No, it doesn't use more energy to keep things warmer. The compressor runs at the same load regardless of whether its cranked to the coldest or hottest setting, but it runs the compressor much less frequently to maintain a warmer temperature. Yes, it does use more energy to keep 20 gallons of beer colder rather than 5 gallons of beer. There is more thermal mass with more beer. In all reality though, these chest freezers are very efficient and might use 20 or 30 dollars of electricity for an entire year of keeping things FROZEN!
 
No, it doesn't use more energy to keep things warmer. The compressor runs at the same load regardless of whether its cranked to the coldest or hottest setting, but it runs the compressor much less frequently to maintain a warmer temperature. Yes, it does use more energy to keep 20 gallons of beer colder rather than 5 gallons of beer. There is more thermal mass with more beer. In all reality though, these chest freezers are very efficient and might use 20 or 30 dollars of electricity for an entire year of keeping things FROZEN!

I don't have numbers for this or anything, but once the temperature is reached with 20 gallons of beer, it probably takes less energy to maintain it than with 5 gallons.
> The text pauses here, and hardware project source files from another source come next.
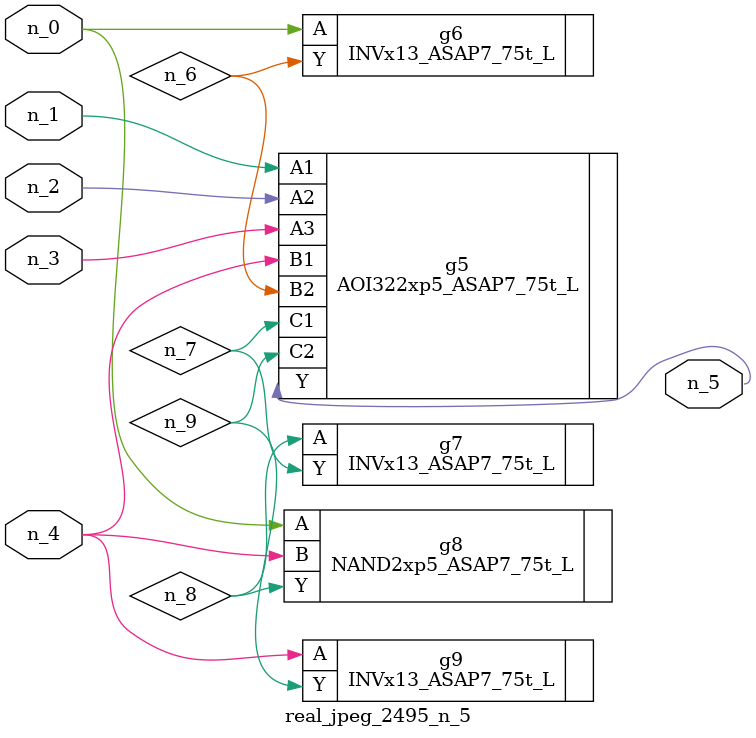
<source format=v>
module real_jpeg_2495_n_5 (n_4, n_0, n_1, n_2, n_3, n_5);

input n_4;
input n_0;
input n_1;
input n_2;
input n_3;

output n_5;

wire n_8;
wire n_6;
wire n_7;
wire n_9;

INVx13_ASAP7_75t_L g6 ( 
.A(n_0),
.Y(n_6)
);

NAND2xp5_ASAP7_75t_L g8 ( 
.A(n_0),
.B(n_4),
.Y(n_8)
);

AOI322xp5_ASAP7_75t_L g5 ( 
.A1(n_1),
.A2(n_2),
.A3(n_3),
.B1(n_4),
.B2(n_6),
.C1(n_7),
.C2(n_9),
.Y(n_5)
);

INVx13_ASAP7_75t_L g9 ( 
.A(n_4),
.Y(n_9)
);

INVx13_ASAP7_75t_L g7 ( 
.A(n_8),
.Y(n_7)
);


endmodule
</source>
Thermal mass works in both directions -- it's cheaper to run a full fridge than an empty one.
 
I"m not sure, it would be interesting to see. I know my chest freezer at home is absolutely slammed full of frozen stuff and I hardly ever hear it run.
 
Yes i also believe that once the temperature is reached, a full refrigerator consums less than an empty one. But i did not try and log it yet.
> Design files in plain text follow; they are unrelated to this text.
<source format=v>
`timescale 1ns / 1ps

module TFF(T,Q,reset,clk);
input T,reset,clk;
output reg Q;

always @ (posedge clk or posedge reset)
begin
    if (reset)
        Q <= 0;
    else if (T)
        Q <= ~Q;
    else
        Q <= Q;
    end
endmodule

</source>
The doubt was...does it turn on a lot maintaing 40f instead of 10f beeing a freezer and designed to keep things frozen, not cooled.
 
It will turn on less.

You'll be using a temperature controller, which will turn the freezer on and off when the temperature fluctuates. So at, say, 42F, it will switch on, and the freezer will attempt to get it to 10F. Once it reaches, say, 38F, the temp controller will switch it off again.